Harington believes that the creators of the show cast him as Jon Snow because they saw something of the character in him. He explains, “I think I was picked to be Jon Snow because there’s quite a lot of me in Jon Snow. When I read it on the paper, I knew there was something in it like me. I’ve spoken to David [Benioff] and Dan [Weiss, Game of Thrones creators] and they said that when I came in and read, the feeling in the room was that I was that part and that part was me…. How I’ve shaped him over the years, I always felt it was going to be a long journey, it was always going to be eight years in my mind. So you want that character to learn and learn and learn, and then develop.”

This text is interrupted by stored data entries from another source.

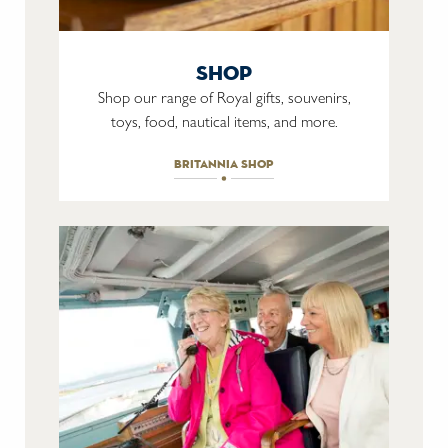
shop
Shop our range of Royal gifts, souvenirs,
toys, food, nautical items, and more.
britannia shop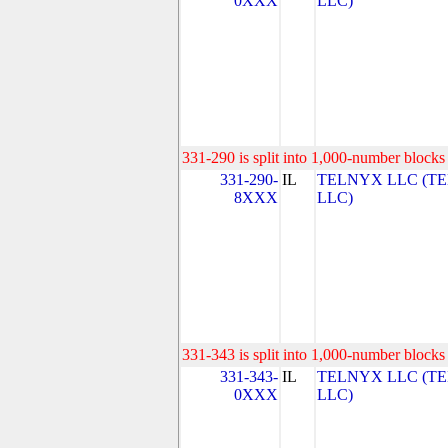
0XXX
LLC)
331-290 is split into 1,000-number blocks 
331-290-
IL
TELNYX LLC (T
8XXX
LLC)
331-343 is split into 1,000-number blocks 
331-343-
IL
TELNYX LLC (T
0XXX
LLC)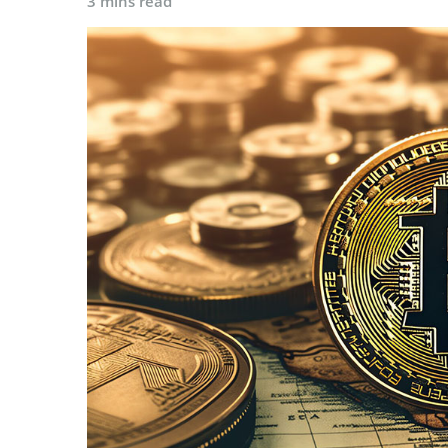
3 mins read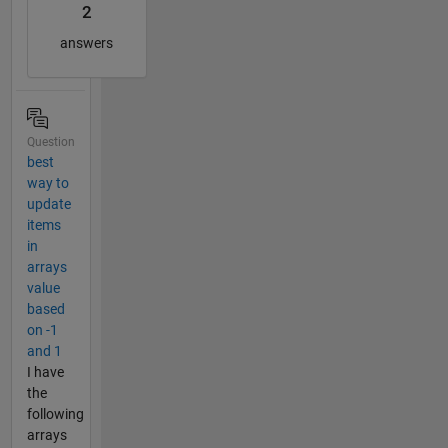
2
answers
Question
best
way to
update
items
in
arrays
value
based
on -1
and 1
I have
the
following
arrays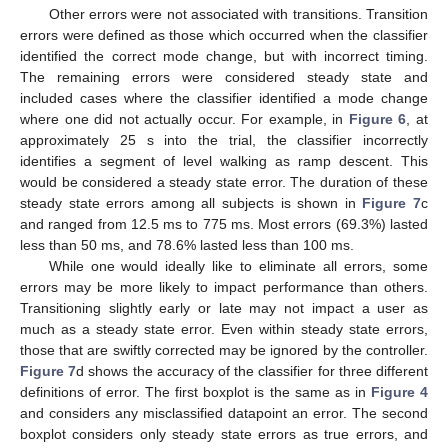
Other errors were not associated with transitions. Transition
errors were defined as those which occurred when the classifier
identified the correct mode change, but with incorrect timing.
The remaining errors were considered steady state and
included cases where the classifier identified a mode change
where one did not actually occur. For example, in
Figure 6
, at
approximately 25 s into the trial, the classifier incorrectly
identifies a segment of level walking as ramp descent. This
would be considered a steady state error. The duration of these
steady state errors among all subjects is shown in
Figure 7
c
and ranged from 12.5 ms to 775 ms. Most errors (69.3%) lasted
less than 50 ms, and 78.6% lasted less than 100 ms.
While one would ideally like to eliminate all errors, some
errors may be more likely to impact performance than others.
Transitioning slightly early or late may not impact a user as
much as a steady state error. Even within steady state errors,
those that are swiftly corrected may be ignored by the controller.
Figure 7
d shows the accuracy of the classifier for three different
definitions of error. The first boxplot is the same as in
Figure 4
and considers any misclassified datapoint an error. The second
boxplot considers only steady state errors as true errors, and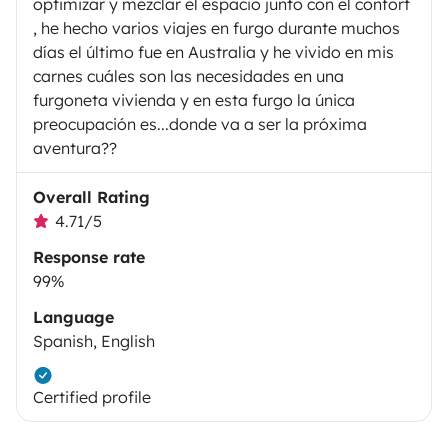
optimizar y mezclar el espacio junto con el confort
, he hecho varios viajes en furgo durante muchos
días el último fue en Australia y he vivido en mis
carnes cuáles son las necesidades en una
furgoneta vivienda y en esta furgo la única
preocupación es...donde va a ser la próxima
aventura??
Overall Rating
4.71/5
Response rate
99%
Language
Spanish, English
Certified profile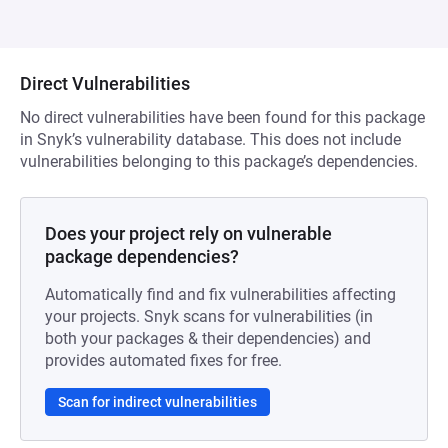
Direct Vulnerabilities
No direct vulnerabilities have been found for this package
in Snyk’s vulnerability database. This does not include
vulnerabilities belonging to this package’s dependencies.
Does your project rely on vulnerable
package dependencies?
Automatically find and fix vulnerabilities affecting
your projects. Snyk scans for vulnerabilities (in
both your packages & their dependencies) and
provides automated fixes for free.
Scan for indirect vulnerabilities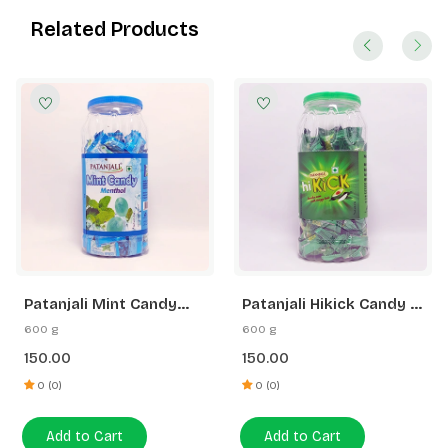
Related Products
Patanjali Mint Candy
Patanjali Hikick Candy -
Menthol
Kacha Aam (Jar)
600 g
600 g
150.00
150.00
0 (0)
0 (0)
Add to Cart
Add to Cart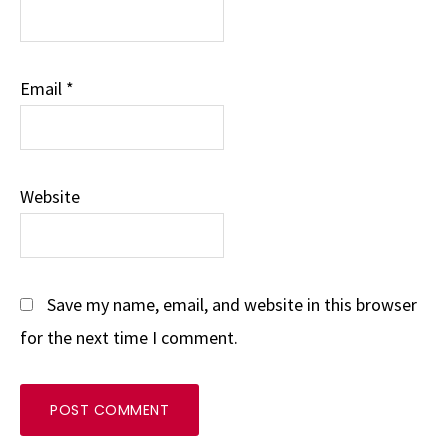
Email
*
Website
Save my name, email, and website in this browser
for the next time I comment.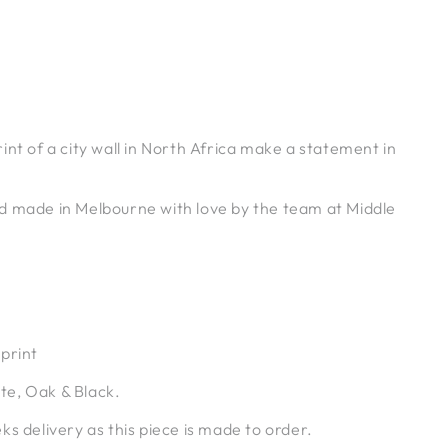
int of a city wall in North Africa make a statement in
d made in Melbourne with love by the team at Middle
print
e, Oak & Black.
ks delivery as this piece is made to order.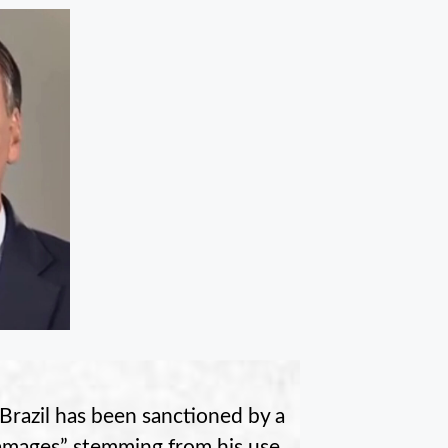
Brazil has been sanctioned by a
damages” stemming from his use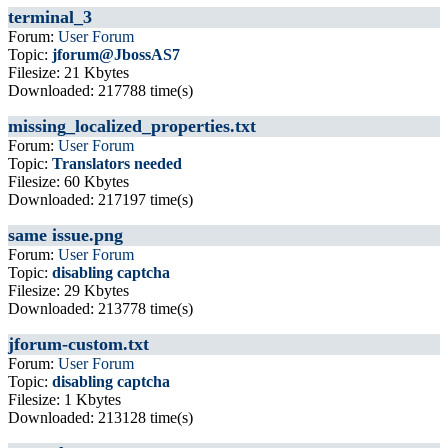
terminal_3
Forum:
User Forum
Topic:
jforum@JbossAS7
Filesize: 21 Kbytes
Downloaded: 217788 time(s)
missing_localized_properties.txt
Forum:
User Forum
Topic:
Translators needed
Filesize: 60 Kbytes
Downloaded: 217197 time(s)
same issue.png
Forum:
User Forum
Topic:
disabling captcha
Filesize: 29 Kbytes
Downloaded: 213778 time(s)
jforum-custom.txt
Forum:
User Forum
Topic:
disabling captcha
Filesize: 1 Kbytes
Downloaded: 213128 time(s)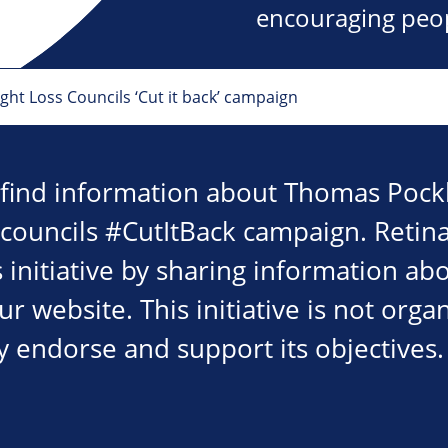
encouraging peopl
ht Loss Councils ‘Cut it back’ campaign
 find information about Thomas Pockl
 councils #CutItBack campaign. Retina
 initiative by sharing information ab
 website. This initiative is not orga
y endorse and support its objectives.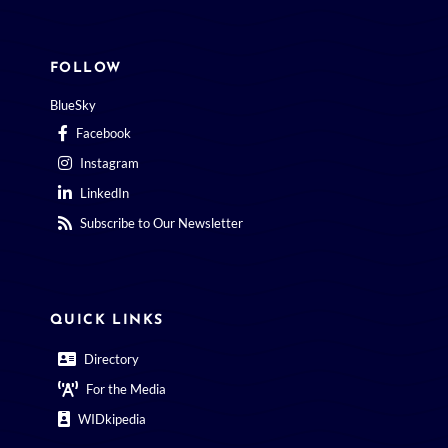
FOLLOW
BlueSky
Facebook
Instagram
LinkedIn
Subscribe to Our Newsletter
QUICK LINKS
Directory
For the Media
WIDkipedia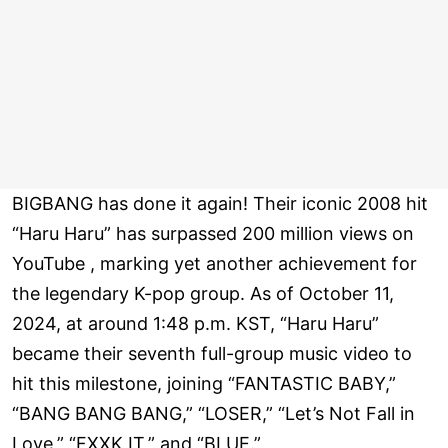
BIGBANG has done it again! Their iconic 2008 hit
“Haru Haru” has surpassed 200 million views on
YouTube , marking yet another achievement for
the legendary K-pop group. As of October 11,
2024, at around 1:48 p.m. KST, “Haru Haru”
became their seventh full-group music video to
hit this milestone, joining “FANTASTIC BABY,”
“BANG BANG BANG,” “LOSER,” “Let’s Not Fall in
Love,” “FXXK IT,” and “BLUE.”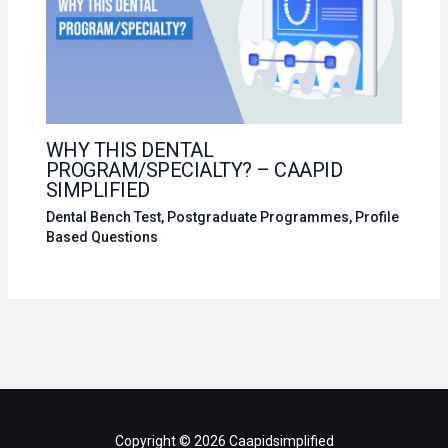
WHY THIS DENTAL
PROGRAM/SPECIALTY? – CAAPID
SIMPLIFIED
Dental Bench Test
,
Postgraduate Programmes
,
Profile
Based Questions
Copyright © 2026 Caapidsimplified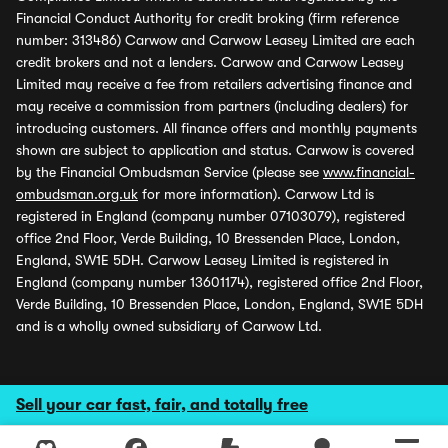
Financial Conduct Authority for credit broking (firm reference
number: 313486) Carwow and Carwow Leasey Limited are each
credit brokers and not a lenders. Carwow and Carwow Leasey
Limited may receive a fee from retailers advertising finance and
may receive a commission from partners (including dealers) for
introducing customers. All finance offers and monthly payments
shown are subject to application and status. Carwow is covered
by the Financial Ombudsman Service (please see
www.financial-
ombudsman.org.uk
for more information). Carwow Ltd is
registered in England (company number 07103079), registered
office 2nd Floor, Verde Building, 10 Bressenden Place, London,
England, SW1E 5DH. Carwow Leasey Limited is registered in
England (company number 13601174), registered office 2nd Floor,
Verde Building, 10 Bressenden Place, London, England, SW1E 5DH
and is a wholly owned subsidiary of Carwow Ltd.
Sell your car fast, fair, and totally free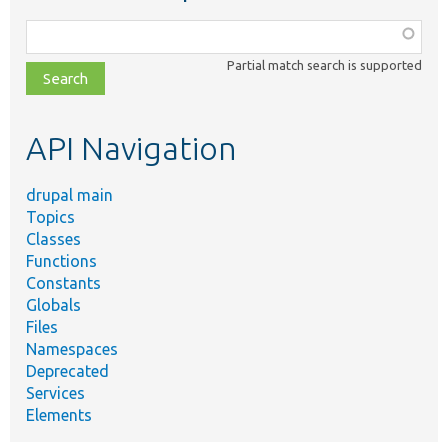
Function,
class,
Partial match search is supported
file,
topic,
etc.
API Navigation
drupal main
Topics
Classes
Functions
Constants
Globals
Files
Namespaces
Deprecated
Services
Elements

However, though Harington knew he would have a long journey with Snow, he didn’t try to foretell the character’s future. He continues, “I didn’t think about it really, really long-term — you take every scene as it comes. But there were times early on where I felt what I was doing with the character was wrong. I made mistakes and felt that he wasn’t interesting enough. That sounds weird, but I’ve never been quite content with him. Maybe that’s what makes him him. That angst. He could be a bit too morose, he didn’t quite go there emotionally. But once you’ve made those choices, that character is that character. You just look like an actor wanting to change the character if you then go back and betray what your first instincts were.”